If we have to historiographically trace the establishment and development of the symbiotic relationship between sport and media we can pinpoint a specific time and place in Western history: Victorian and Edwardian Britain.

Socio-cultural changes in the British isles such as the rapid industrialisation and urbanisation were accompanied by developments in how we understand today mass media and (professional) sport. As Niklas Luhmann argues (see book here) mass media can be comprehended as the different institutions that used a particular technology (print copying and broadcasting) to disseminate content. We can add to his understanding of mass media the establishment of commercial media that happened concomitantly at that time – it was the realisation that profit would not come strictly from selling print copies to readers but of selling spaces on those print copies to advertisers. In a way, the battle for eyes/readers/audiences and ultimately attention began long time ago (see YouTube video below about attention merchants)

And how to draw the attention of more readers and viewers and thus charge premium prices for those spaces? By having the best content possible!
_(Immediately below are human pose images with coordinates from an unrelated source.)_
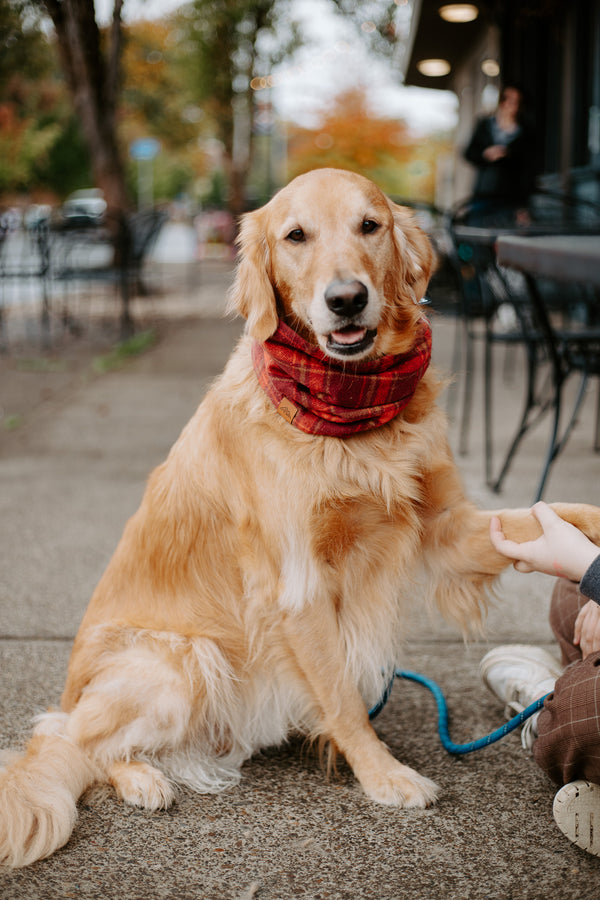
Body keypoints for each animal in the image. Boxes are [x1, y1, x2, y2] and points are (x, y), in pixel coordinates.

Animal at [1, 167, 600, 864]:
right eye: (295, 236)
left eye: (370, 226)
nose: (346, 300)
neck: (349, 416)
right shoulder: (297, 584)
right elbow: (341, 697)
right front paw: (384, 774)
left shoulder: (446, 527)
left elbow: (549, 514)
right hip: (181, 662)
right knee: (72, 737)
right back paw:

Here comes the symbiotic relationship between professional sport and commercial media that developed to a point during the last hundred years where it becomes almost unimaginable to think one without the other. The quest for the ideal media content that could draw almost endless attention was probably over before it has even started. Professional sport as another byproduct of Western modernity (commercial media being another example) provides media with the ideal content because of its intrinsic characteristics such as: reality factor; international literacy factor; regularly scheduled and cost-effective factor; loyalty and effects factor; benign factor; zap-proof factor; promotion factor; and integration factor (see Bellamy, 2013 for an explanation of those factors).

In a way, we can say that media needs sport as much as sport needs media. One without the other is not only unimaginable, as it might be unfeasible. And the Covid-19 pandemic provides a perfect example where the sedimented symbiotic relationship is put in turmoil. What will come out of it is yet to be seen, but we might be witnessing another disruption to this relationship.